## Exercise objective
Keep only those lines of the records that include the string "through".

──────── Listed entries ────────

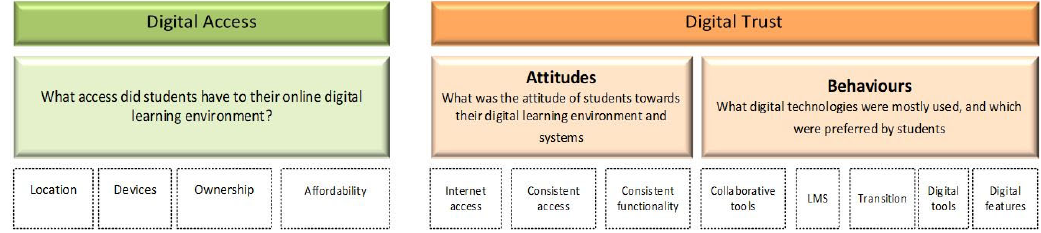
Figure 2. Research questions in relation to digital trust and digital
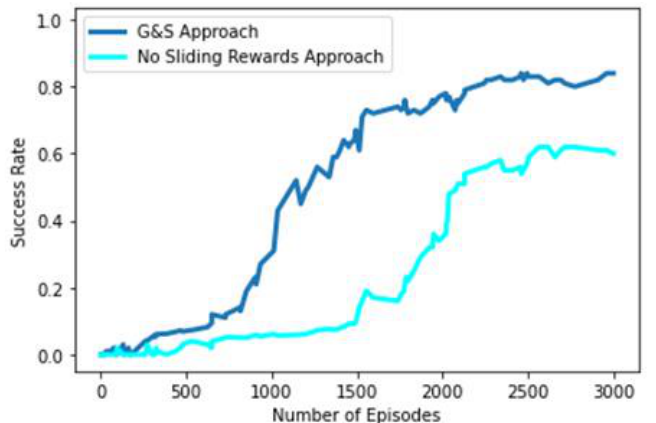
Figure 14. Performance comparison of original G&S approach and no-sliding-rewards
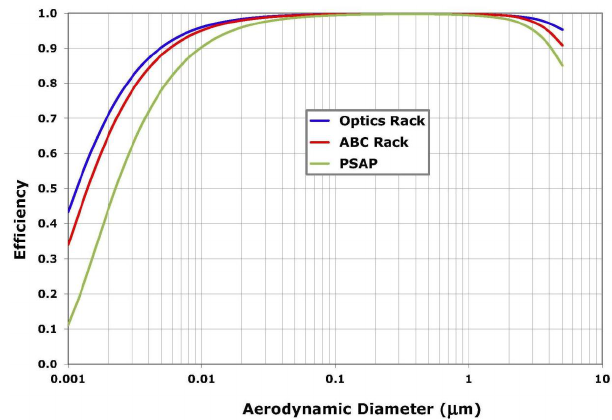
Fig. 2. Particle transmission efficiency through the aerosol sample lines between the main inlet and the Optics and ABC racks (calculated using Paul A. Baron’s aerosol calculator spreadsheet, AEROCALC.XLS). Curves represent the combined effects of gravitational, inertial and diffusional losses in a turbulent flow environment.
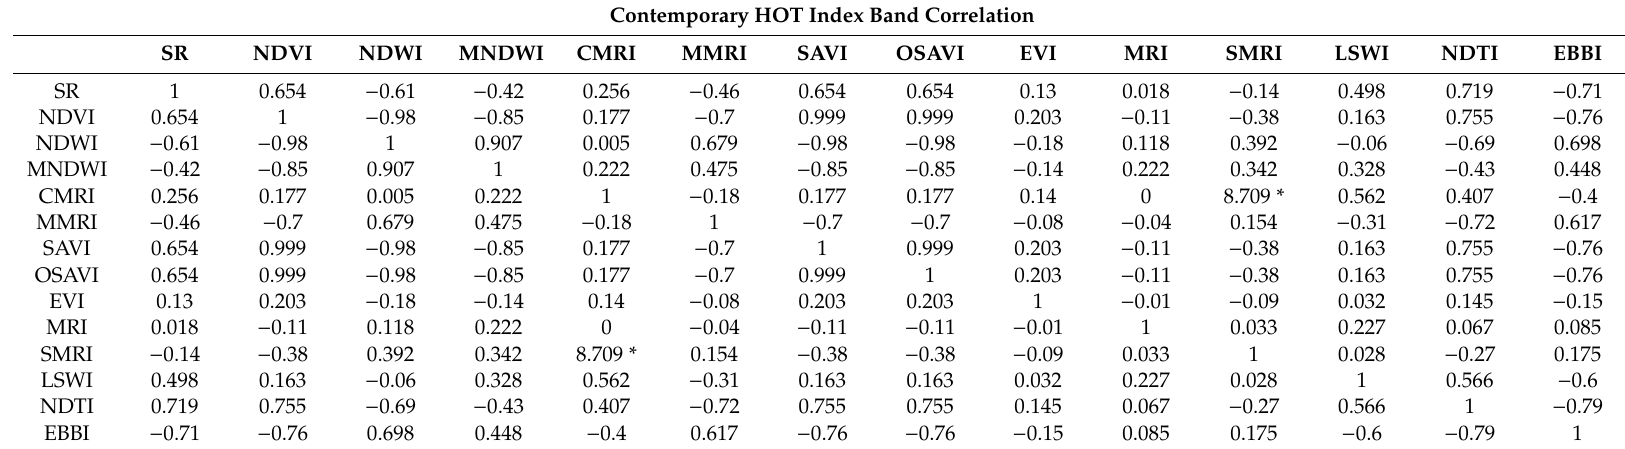
Table A1. Correlation matrices for the calculated spectral indices for both HOT and LOT historic and contemporary imagery extracted from the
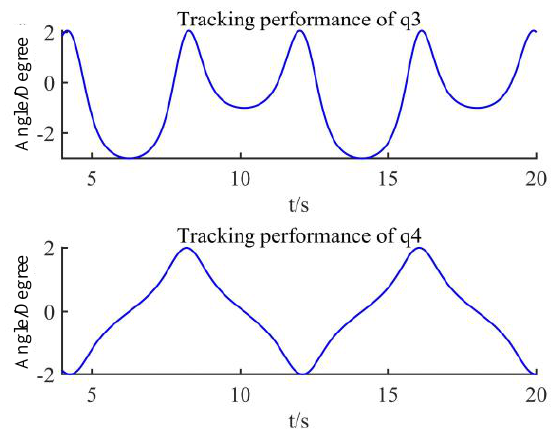
Figure 4. Joint’s control torque.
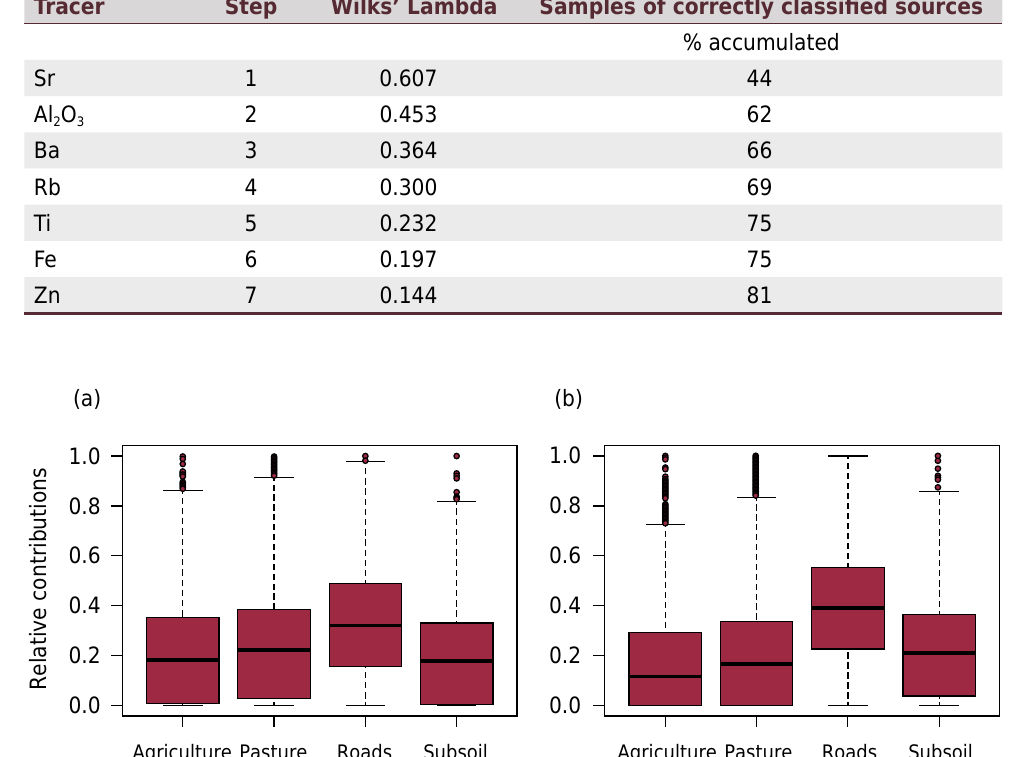
Table 3. Set of tracers able to discriminate the sediment sources in relation to land use in the Posses catchment, selected through a discriminant function using Wilks’ Lambda in a stepwise procedure Tracer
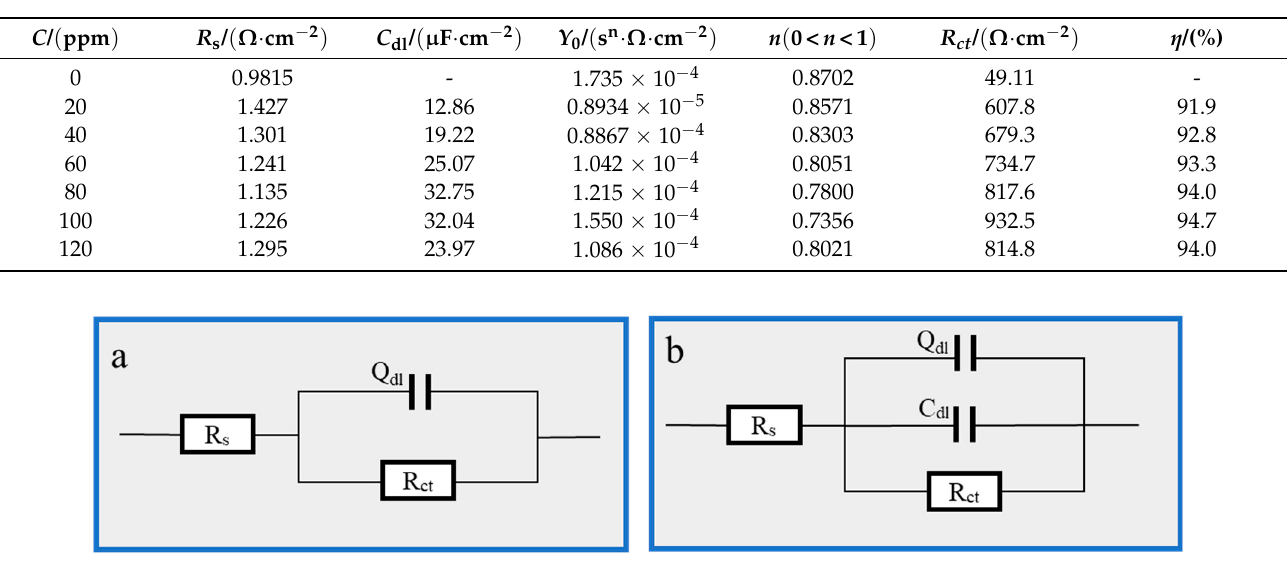
Table 3. Tafel curves parameters of Q235 carbon steel in solutions containing di ff erent concentra- Table 3. EIS curves parameters of Q235 carbon steel in solutions containing different concentrations tions of Cu(II)@Thy-2. of Cu(II)@Thy-2.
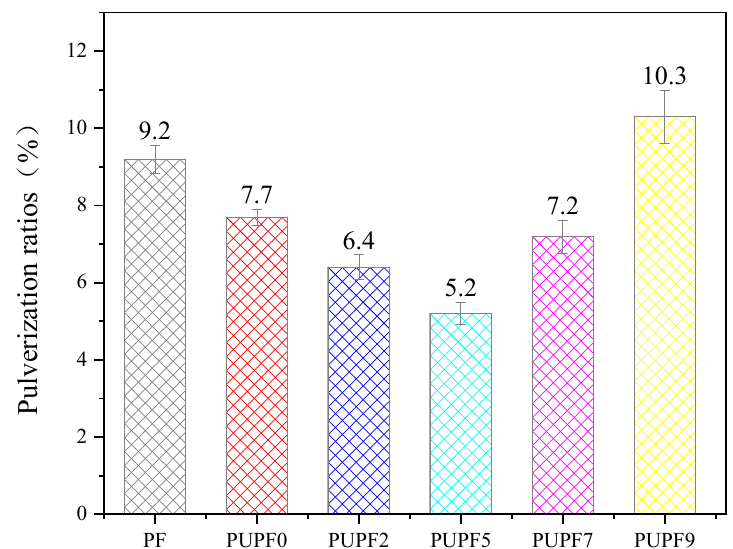
Figure 8. Pulverization ratios of PF and PUPFs.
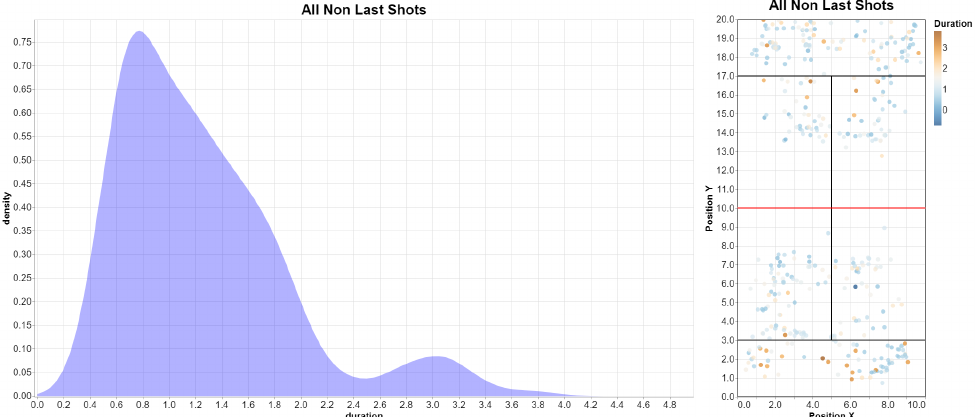
Figure 13. Distribution of the shot duration (s) for a test match ( left ), and position of the players for each shot ( right ), colored by shot duration. One half of the shots had a duration below 1.1 s.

────────

## Answer to the problem
Fig. 2. Particle transmission efficiency through the aerosol sample lines between the main inlet and the Optics and ABC racks (calculated using Paul A. Baron’s aerosol calculator spreadsheet, AEROCALC.XLS). Curves represent the combined effects of gravitational, inertial and diffusional losses in a turbulent flow environment.
Table 3. Set of tracers able to discriminate the sediment sources in relation to land use in the Posses catchment, selected through a discriminant function using Wilks’ Lambda in a stepwise procedure Tracer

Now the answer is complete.